A lot of times, especially in my family, there are a lot of negative stigmas and stereotypes associated with "counseling" or "therapy". At first I objected. There was no way I would do that. It took me a week or two to come around on the idea of it. I finally concluded that it couldn't make things much worse. At the same time I was scared to death that my parents would find out.
It was hard for me at first. I couldn't open up to my counselor. I didn't know how to talk about how I was feeling or what I was going through in my home. After being in counseling for 3 months my counselor expressed how she didn't know how to help me since I wasn't opening up to her. Even though I couldn't verbally express things to her, I was able to write about everything. At our following visit I gave her 3 pages I had written. In it I explained to her how hard it was for me to open up, my struggle with self harm and about the verbal abuse my dad was putting me through.
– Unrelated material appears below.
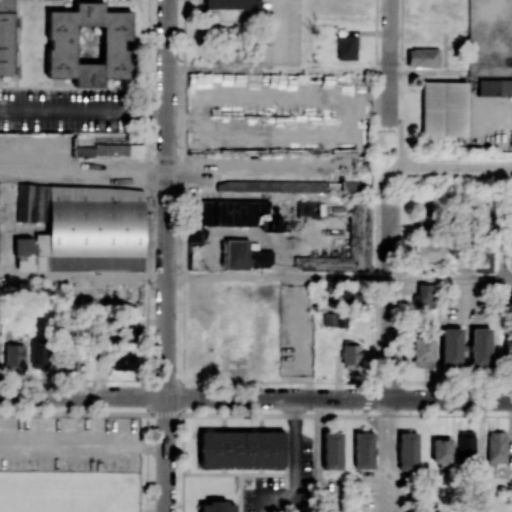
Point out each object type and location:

Things changed after that. She she knew of my struggles she knew how to help me. A month and a half later I finally had the courage to take my Bishop and friends advise and I moved out! I did 3 more months of counseling one on one with her before I started a counseling group for all women who had been abused. That is where I really blossomed. The 12 week group focused on the Atonement, forgiveness and healing. By the end of it I was no longer this closed up, broken shell of a 19-year-old.
I wish my story ended there, but it doesn't. I got married in the temple to a wonderful man. Not long after getting married I knew something was wrong. It took several months to figure it out, but since getting married and becoming sexually active it triggered sexual abuse that had happened to me as a teenager. I had completely blocked it out of my mind and had no memory of it until I was married.